Data supplied:

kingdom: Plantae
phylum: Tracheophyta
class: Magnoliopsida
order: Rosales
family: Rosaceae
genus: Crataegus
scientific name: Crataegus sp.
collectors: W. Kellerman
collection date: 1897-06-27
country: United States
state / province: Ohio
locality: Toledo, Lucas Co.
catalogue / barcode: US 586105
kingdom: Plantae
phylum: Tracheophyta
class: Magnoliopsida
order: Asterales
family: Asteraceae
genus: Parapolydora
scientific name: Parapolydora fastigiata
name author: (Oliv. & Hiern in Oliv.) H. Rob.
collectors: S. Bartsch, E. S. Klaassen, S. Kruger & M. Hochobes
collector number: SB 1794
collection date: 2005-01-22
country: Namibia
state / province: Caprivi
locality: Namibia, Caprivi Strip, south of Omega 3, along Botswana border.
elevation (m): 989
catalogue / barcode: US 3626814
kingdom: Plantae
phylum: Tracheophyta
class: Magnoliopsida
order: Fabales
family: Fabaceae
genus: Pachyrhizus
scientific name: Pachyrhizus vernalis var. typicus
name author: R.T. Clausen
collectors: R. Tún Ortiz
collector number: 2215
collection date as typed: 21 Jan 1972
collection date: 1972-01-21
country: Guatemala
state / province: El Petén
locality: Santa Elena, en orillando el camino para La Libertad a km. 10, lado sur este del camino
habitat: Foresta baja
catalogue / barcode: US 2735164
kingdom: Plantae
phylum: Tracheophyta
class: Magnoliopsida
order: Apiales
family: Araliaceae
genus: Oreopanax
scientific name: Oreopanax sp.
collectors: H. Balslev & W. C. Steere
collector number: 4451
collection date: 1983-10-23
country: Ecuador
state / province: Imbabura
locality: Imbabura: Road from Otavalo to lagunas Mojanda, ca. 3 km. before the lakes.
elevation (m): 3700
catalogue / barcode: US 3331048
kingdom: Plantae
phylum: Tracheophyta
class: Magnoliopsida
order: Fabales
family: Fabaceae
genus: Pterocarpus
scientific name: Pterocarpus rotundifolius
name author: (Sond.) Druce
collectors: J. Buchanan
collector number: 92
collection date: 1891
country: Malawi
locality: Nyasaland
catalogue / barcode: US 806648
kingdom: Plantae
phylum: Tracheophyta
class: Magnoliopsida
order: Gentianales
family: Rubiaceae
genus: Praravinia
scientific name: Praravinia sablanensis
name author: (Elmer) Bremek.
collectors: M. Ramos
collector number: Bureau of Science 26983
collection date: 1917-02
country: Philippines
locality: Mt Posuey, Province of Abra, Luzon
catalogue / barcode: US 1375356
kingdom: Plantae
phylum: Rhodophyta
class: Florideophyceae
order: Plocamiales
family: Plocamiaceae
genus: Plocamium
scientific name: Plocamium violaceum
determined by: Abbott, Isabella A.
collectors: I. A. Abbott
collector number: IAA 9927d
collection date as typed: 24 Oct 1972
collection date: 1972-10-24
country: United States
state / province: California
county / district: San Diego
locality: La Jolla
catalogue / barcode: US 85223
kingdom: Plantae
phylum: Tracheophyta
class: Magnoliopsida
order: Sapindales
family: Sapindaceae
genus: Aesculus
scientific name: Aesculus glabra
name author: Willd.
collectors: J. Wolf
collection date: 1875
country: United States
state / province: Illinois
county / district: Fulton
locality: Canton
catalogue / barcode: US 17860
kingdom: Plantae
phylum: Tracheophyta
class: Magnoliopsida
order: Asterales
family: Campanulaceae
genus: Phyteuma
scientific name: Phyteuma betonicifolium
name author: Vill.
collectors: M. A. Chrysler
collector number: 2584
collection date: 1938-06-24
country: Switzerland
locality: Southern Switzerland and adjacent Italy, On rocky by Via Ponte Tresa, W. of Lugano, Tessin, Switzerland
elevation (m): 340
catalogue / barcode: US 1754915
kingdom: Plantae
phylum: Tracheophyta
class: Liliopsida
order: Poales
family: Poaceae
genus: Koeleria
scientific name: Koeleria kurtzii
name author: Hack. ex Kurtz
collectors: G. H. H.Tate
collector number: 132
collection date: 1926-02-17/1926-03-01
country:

Stated problem: Can you reproduce every line of the items above, word for word and in the same order?

Final result:
kingdom: Plantae
phylum: Tracheophyta
class: Magnoliopsida
order: Rosales
family: Rosaceae
genus: Crataegus
scientific name: Crataegus sp.
collectors: W. Kellerman
collection date: 1897-06-27
country: United States
state / province: Ohio
locality: Toledo, Lucas Co.
catalogue / barcode: US 586105
kingdom: Plantae
phylum: Tracheophyta
class: Magnoliopsida
order: Asterales
family: Asteraceae
genus: Parapolydora
scientific name: Parapolydora fastigiata
name author: (Oliv. & Hiern in Oliv.) H. Rob.
collectors: S. Bartsch, E. S. Klaassen, S. Kruger & M. Hochobes
collector number: SB 1794
collection date: 2005-01-22
country: Namibia
state / province: Caprivi
locality: Namibia, Caprivi Strip, south of Omega 3, along Botswana border.
elevation (m): 989
catalogue / barcode: US 3626814
kingdom: Plantae
phylum: Tracheophyta
class: Magnoliopsida
order: Fabales
family: Fabaceae
genus: Pachyrhizus
scientific name: Pachyrhizus vernalis var. typicus
name author: R.T. Clausen
collectors: R. Tún Ortiz
collector number: 2215
collection date as typed: 21 Jan 1972
collection date: 1972-01-21
country: Guatemala
state / province: El Petén
locality: Santa Elena, en orillando el camino para La Libertad a km. 10, lado sur este del camino
habitat: Foresta baja
catalogue / barcode: US 2735164
kingdom: Plantae
phylum: Tracheophyta
class: Magnoliopsida
order: Apiales
family: Araliaceae
genus: Oreopanax
scientific name: Oreopanax sp.
collectors: H. Balslev & W. C. Steere
collector number: 4451
collection date: 1983-10-23
country: Ecuador
state / province: Imbabura
locality: Imbabura: Road from Otavalo to lagunas Mojanda, ca. 3 km. before the lakes.
elevation (m): 3700
catalogue / barcode: US 3331048
kingdom: Plantae
phylum: Tracheophyta
class: Magnoliopsida
order: Fabales
family: Fabaceae
genus: Pterocarpus
scientific name: Pterocarpus rotundifolius
name author: (Sond.) Druce
collectors: J. Buchanan
collector number: 92
collection date: 1891
country: Malawi
locality: Nyasaland
catalogue / barcode: US 806648
kingdom: Plantae
phylum: Tracheophyta
class: Magnoliopsida
order: Gentianales
family: Rubiaceae
genus: Praravinia
scientific name: Praravinia sablanensis
name author: (Elmer) Bremek.
collectors: M. Ramos
collector number: Bureau of Science 26983
collection date: 1917-02
country: Philippines
locality: Mt Posuey, Province of Abra, Luzon
catalogue / barcode: US 1375356
kingdom: Plantae
phylum: Rhodophyta
class: Florideophyceae
order: Plocamiales
family: Plocamiaceae
genus: Plocamium
scientific name: Plocamium violaceum
determined by: Abbott, Isabella A.
collectors: I. A. Abbott
collector number: IAA 9927d
collection date as typed: 24 Oct 1972
collection date: 1972-10-24
country: United States
state / province: California
county / district: San Diego
locality: La Jolla
catalogue / barcode: US 85223
kingdom: Plantae
phylum: Tracheophyta
class: Magnoliopsida
order: Sapindales
family: Sapindaceae
genus: Aesculus
scientific name: Aesculus glabra
name author: Willd.
collectors: J. Wolf
collection date: 1875
country: United States
state / province: Illinois
county / district: Fulton
locality: Canton
catalogue / barcode: US 17860
kingdom: Plantae
phylum: Tracheophyta
class: Magnoliopsida
order: Asterales
family: Campanulaceae
genus: Phyteuma
scientific name: Phyteuma betonicifolium
name author: Vill.
collectors: M. A. Chrysler
collector number: 2584
collection date: 1938-06-24
country: Switzerland
locality: Southern Switzerland and adjacent Italy, On rocky by Via Ponte Tresa, W. of Lugano, Tessin, Switzerland
elevation (m): 340
catalogue / barcode: US 1754915
kingdom: Plantae
phylum: Tracheophyta
class: Liliopsida
order: Poales
family: Poaceae
genus: Koeleria
scientific name: Koeleria kurtzii
name author: Hack. ex Kurtz
collectors: G. H. H.Tate
collector number: 132
collection date: 1926-02-17/1926-03-01
country:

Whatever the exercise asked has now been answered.